Yasa değişikliği: LGBTİ+'ları dışlayıcı bir çerçeveleme
"Evliliği önemseyen biri değilim ancak isteyen insanların istediği kişiyle evlenebilmesini önemsiyorum. Çünkü kişisel ya da ideolojik nedenlerle bazı şeylerden uzak duruyor olsak da, bazı insanların bazı haklardan yararlanamıyor oluşu bir eşitsizlik. Bu meseleye böyle bakmak gerekiyor. Yeni anayasa düzenlemesinde kadın-erkek vurgusu yapılmasını bir gerileme olarak görüyorum.
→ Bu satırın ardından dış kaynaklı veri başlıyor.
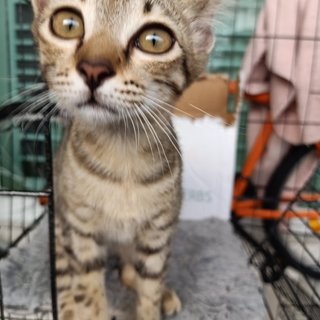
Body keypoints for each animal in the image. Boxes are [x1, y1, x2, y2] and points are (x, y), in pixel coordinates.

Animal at [30, 0, 219, 320]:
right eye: (68, 24)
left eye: (154, 40)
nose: (93, 68)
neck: (122, 159)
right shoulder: (80, 230)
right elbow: (87, 290)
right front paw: (88, 309)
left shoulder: (159, 232)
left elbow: (150, 286)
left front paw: (153, 302)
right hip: (60, 227)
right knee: (64, 275)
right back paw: (67, 306)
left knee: (131, 270)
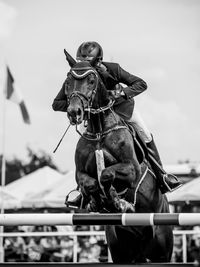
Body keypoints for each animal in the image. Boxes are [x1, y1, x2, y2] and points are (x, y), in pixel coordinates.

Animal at [63, 51, 173, 264]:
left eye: (91, 80)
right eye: (67, 82)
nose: (74, 112)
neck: (99, 129)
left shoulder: (131, 169)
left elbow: (106, 174)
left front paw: (118, 201)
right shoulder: (80, 174)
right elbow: (91, 182)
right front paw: (98, 201)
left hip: (161, 249)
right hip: (122, 249)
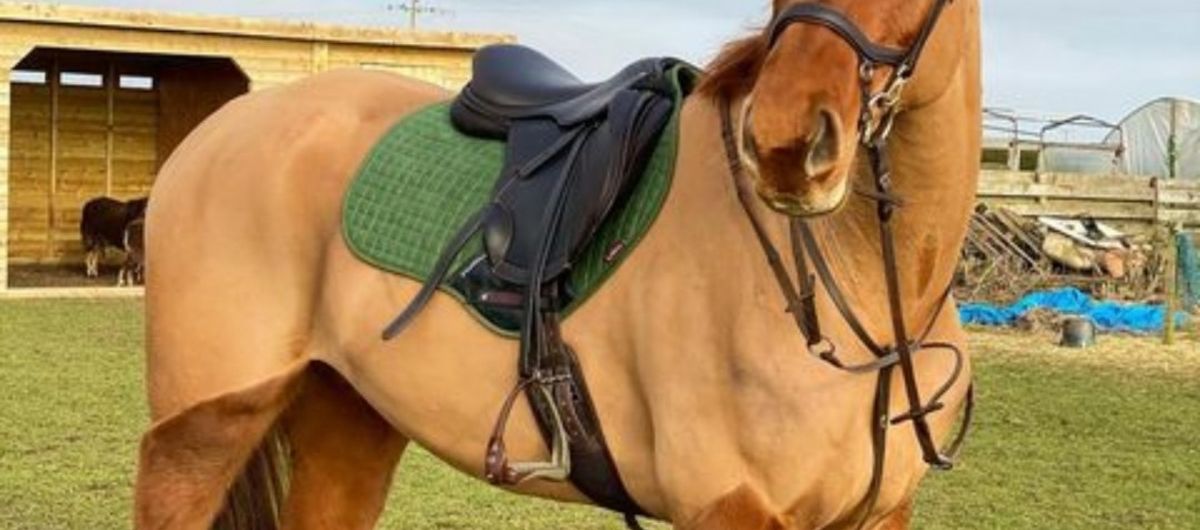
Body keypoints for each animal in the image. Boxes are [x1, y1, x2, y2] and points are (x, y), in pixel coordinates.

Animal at [134, 0, 981, 528]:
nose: (783, 142)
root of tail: (229, 121)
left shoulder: (880, 515)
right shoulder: (732, 510)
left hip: (350, 414)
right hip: (207, 421)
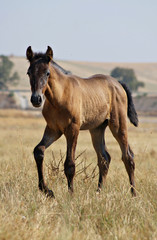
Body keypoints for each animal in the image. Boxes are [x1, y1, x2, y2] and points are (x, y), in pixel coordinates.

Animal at [26, 45, 138, 197]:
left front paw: (71, 194)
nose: (36, 99)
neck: (59, 97)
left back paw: (134, 193)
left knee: (128, 157)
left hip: (118, 125)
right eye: (28, 72)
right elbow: (38, 151)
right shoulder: (53, 129)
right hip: (97, 129)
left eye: (47, 73)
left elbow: (69, 164)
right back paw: (98, 192)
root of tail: (118, 84)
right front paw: (47, 190)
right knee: (104, 158)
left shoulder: (73, 129)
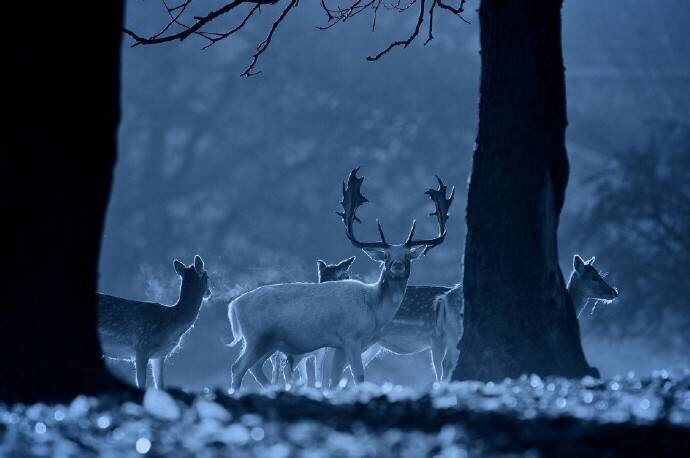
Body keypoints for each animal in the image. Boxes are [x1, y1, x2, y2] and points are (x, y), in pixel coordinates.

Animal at [97, 256, 210, 388]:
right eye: (207, 276)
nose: (209, 292)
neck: (171, 322)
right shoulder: (142, 348)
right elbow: (142, 384)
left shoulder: (159, 356)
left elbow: (160, 385)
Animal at [226, 168, 452, 390]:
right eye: (386, 257)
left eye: (407, 256)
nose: (397, 266)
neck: (374, 308)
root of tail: (234, 306)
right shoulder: (351, 337)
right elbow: (359, 376)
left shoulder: (341, 345)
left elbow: (334, 380)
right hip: (258, 337)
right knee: (238, 367)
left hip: (270, 343)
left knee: (255, 368)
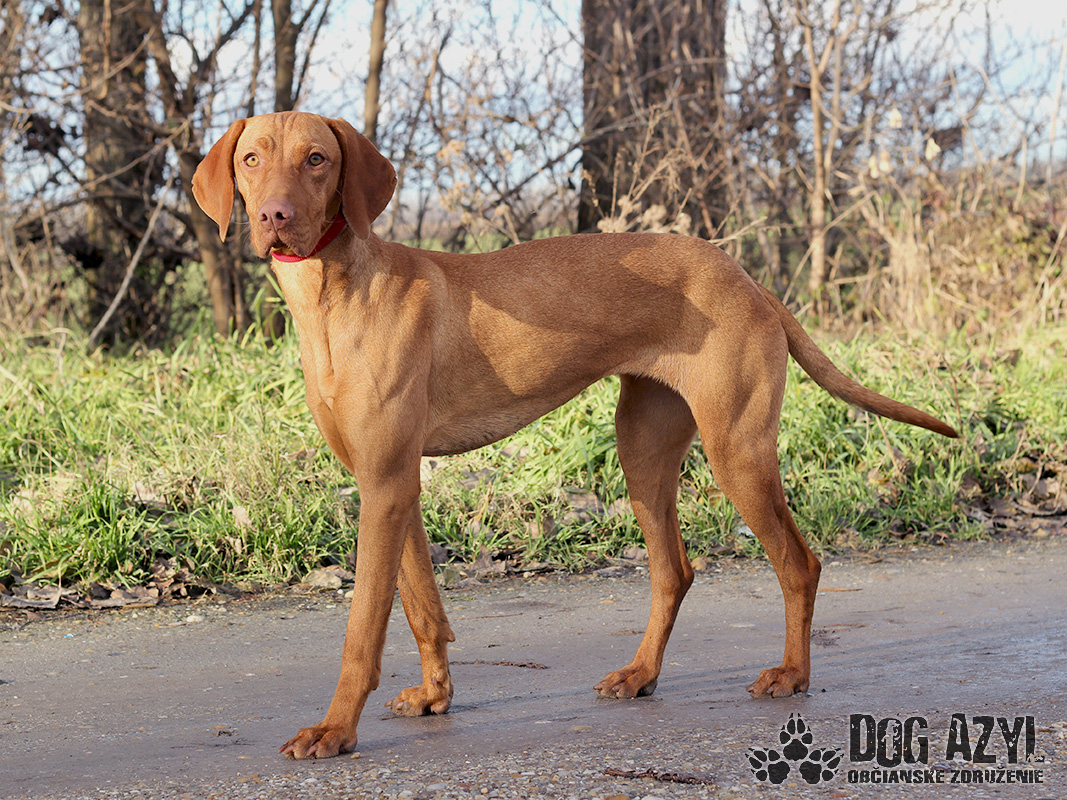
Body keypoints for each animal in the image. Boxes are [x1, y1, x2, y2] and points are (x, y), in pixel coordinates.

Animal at [192, 111, 958, 759]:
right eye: (253, 158)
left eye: (317, 159)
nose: (274, 216)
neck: (338, 294)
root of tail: (747, 278)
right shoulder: (389, 482)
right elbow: (419, 606)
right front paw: (436, 695)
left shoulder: (385, 483)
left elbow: (363, 627)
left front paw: (334, 729)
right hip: (642, 450)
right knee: (673, 570)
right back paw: (640, 674)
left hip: (736, 450)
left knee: (798, 563)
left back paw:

Ancak kadın ve erkek tanımları da değişiyor, esniyor. İktidarın güncel politik gerekçelerle bir düşman yaratma ve bu düşman üzerinden ideolojisini geliştirme politikasının kurbanı olan LGBTİ+'ları dışlayıcı bir çerçeveleme olarak okuyorum bu kararı.
"Haklılığımıza olan inancımız"
"Hükümetin attığı her türlü LGBTİ+ karşıtı adımı önemsiyor ve buna karşı mücadele edilmesi gerektiğine inanıyorum. Kanıksamak bizi daha eşit ve adil bir dünyaya ulaştırmayacak. Bazen yüzyıllar sürse de tarihin haklıdan yana olduğunu, bunun böyle olmak zorunda olduğunu biliyorum.
"Bugün LGBTİ +hareketinin geldiği yeri 20 yıl öncesiyle kıyasladığımda örgütlenmenin ve mücadele etmenin ne derece önemli olduğuna bir kez daha ikna oluyorum. Hükümetler, baskı dönemleri, otoriter liderler gelir geçer. Haklılığımıza olan inancımızı besleyen şey hükümetlerin tutumu değil. Olmamalı da. Hepimizin eşit yaşayabileceği bir dünyanın mümkün olduğuna dair inancımı kaybetmemekten yanayım."